Even I know Aetheria can't exist without the sword at its heart as well.”

Selene is an archon, a magic user with considerable power over multiple disciplines. She's as committed to magic as anyone in Aetheria. But it seems she wants martial power as well.

“What are you doing here?” Rowan demands. “Why did you come back? You were exiled.”

"I chose to leave for the good of the city. Now I've returned for the same reasons."

“And what do you mean by that?” Marcus demands. “The only reason you chose to leave was to save yourself. And you were declared an exile. It was decided that if you returned, you would be executed.”

“Is that what you plan to do with me?” Selene asks. “With no trial? No chance to plead my case? Have you changed so many of the laws of the city?”

Rowan and Marcus are on tricky ground now, because the truth is that many of the laws are the same. The Republic chose to adopt the laws of the empire and then adjust them as it went, rather than risk having chaos if they simply tore down all of the rules that went before.

“The senate made the decision,” Marcus says. “Your fate has already been decreed.”

“And I say the laws of the city allow me to speak,” Selene says, with a faint smile that doesn't betray any fear.

Is she really so confident that they won't just have her beheaded or impaled?

“As I say, I came here to try to help the city. The very least you can do is hear me out in front of the senate. As the former arch magistrate, I believe I’m owed at least that much. Don't you agree?”

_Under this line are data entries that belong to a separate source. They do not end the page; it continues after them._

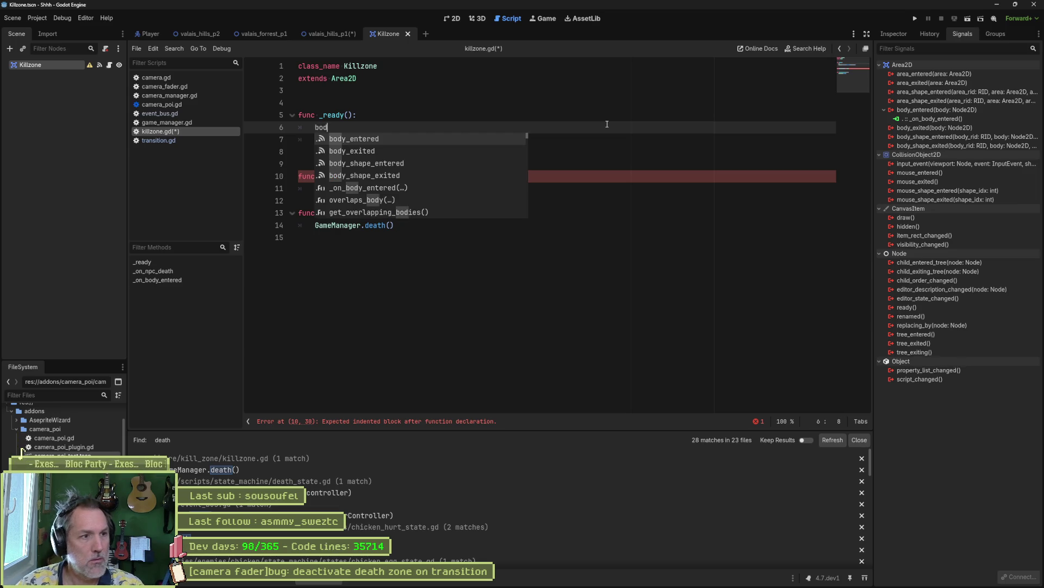
key(Return)
text(.)
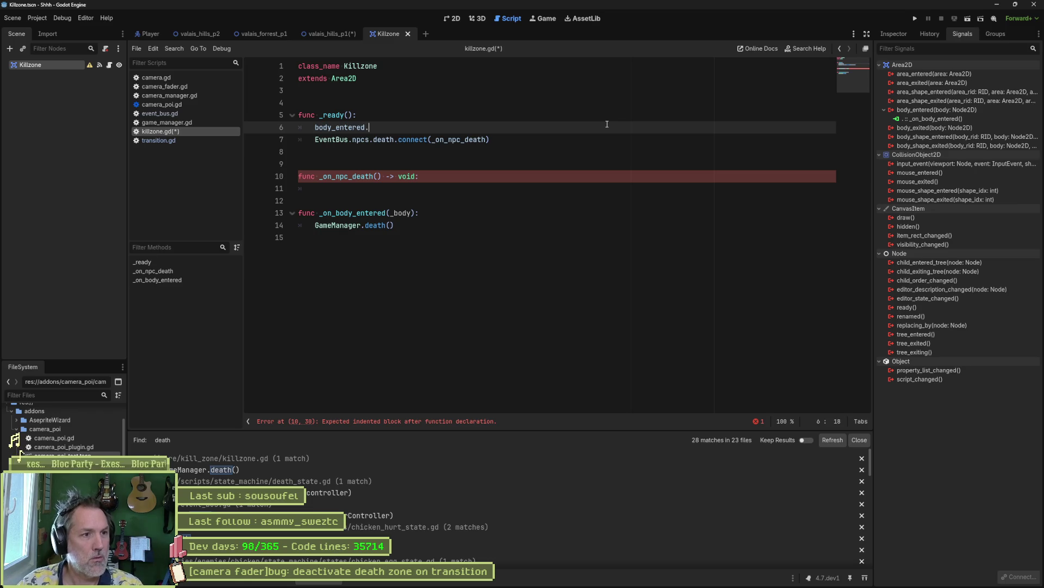
text(connect())
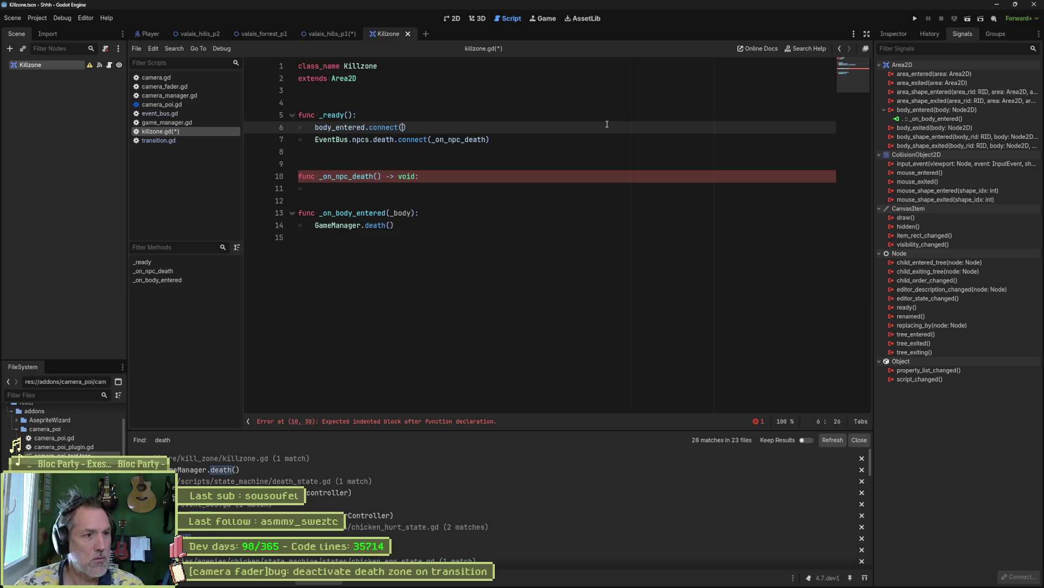
double_click(370, 213)
key(ctrl+c)
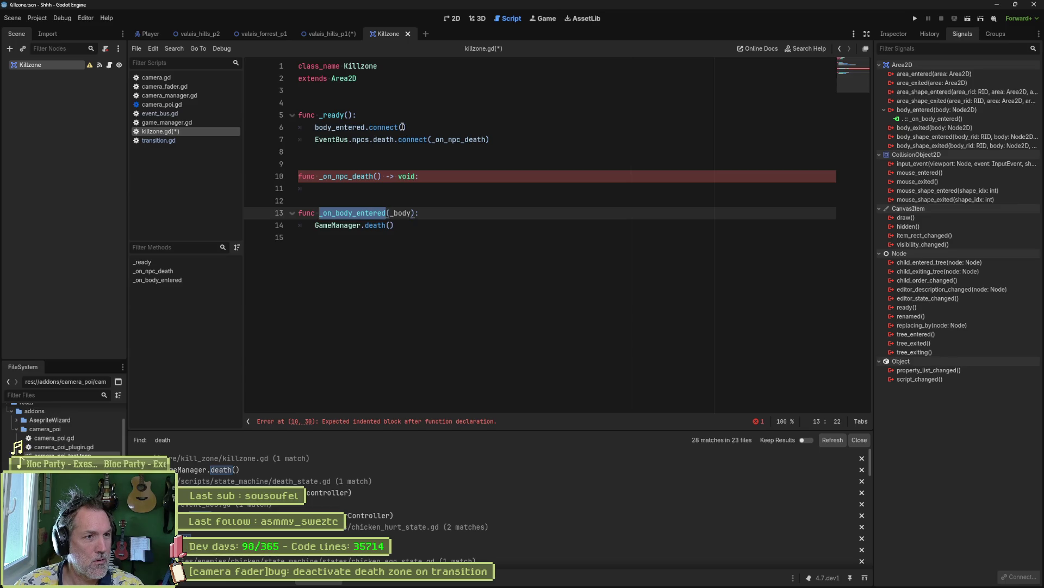
click(402, 127)
key(ctrl+v)
- Change the _on_body_entered parameter to '_body: Node2D'
click(392, 213)
text(_)
click(407, 209)
text(: Node2D)
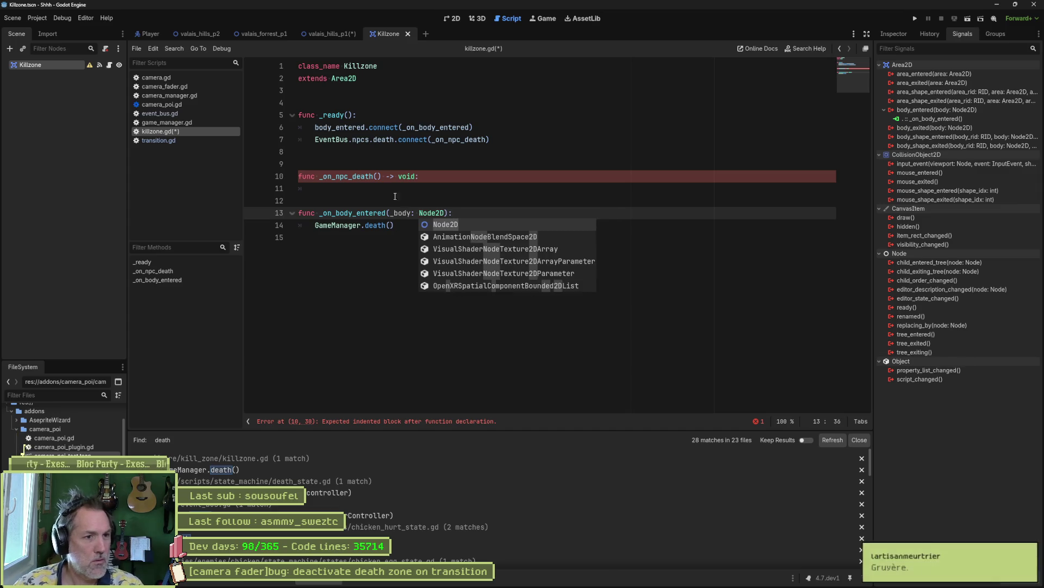
click(449, 216)
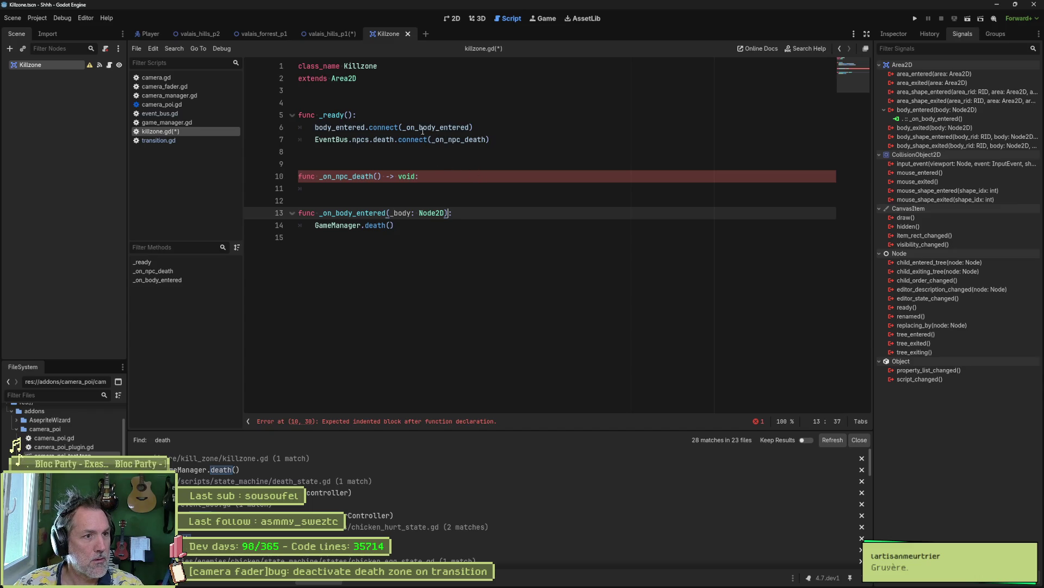
mouse_move(348, 131)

She looks straight at the gull through whose eyes I'm looking as she says it, clearly knowing I'm watching.

Rowan takes a step back. “We’ll consider it,” he says. “In the meantime, you'll remain here. You're too dangerous to just allow to walk free.”

“Of course,” Selene says as if this is something that they're deciding between the two of them, something she has a say in.

Rowan and Marcus head for the door and I pull my attention back into myself as they open it, Selene’s eyes are locked on to me through the bars of her cell. She smiles faintly, as if thinking about something only she will understand.

“I want an emergency session of the senate,” Rowan says. “We need to decide what to do with her.”

“What we need,” Marcus says, “is to execute her.”

“Either way, it's a matter for the senate,” Rowan replies. “Which means we need to get back there. With news this big, something tells me the others will already be arriving.”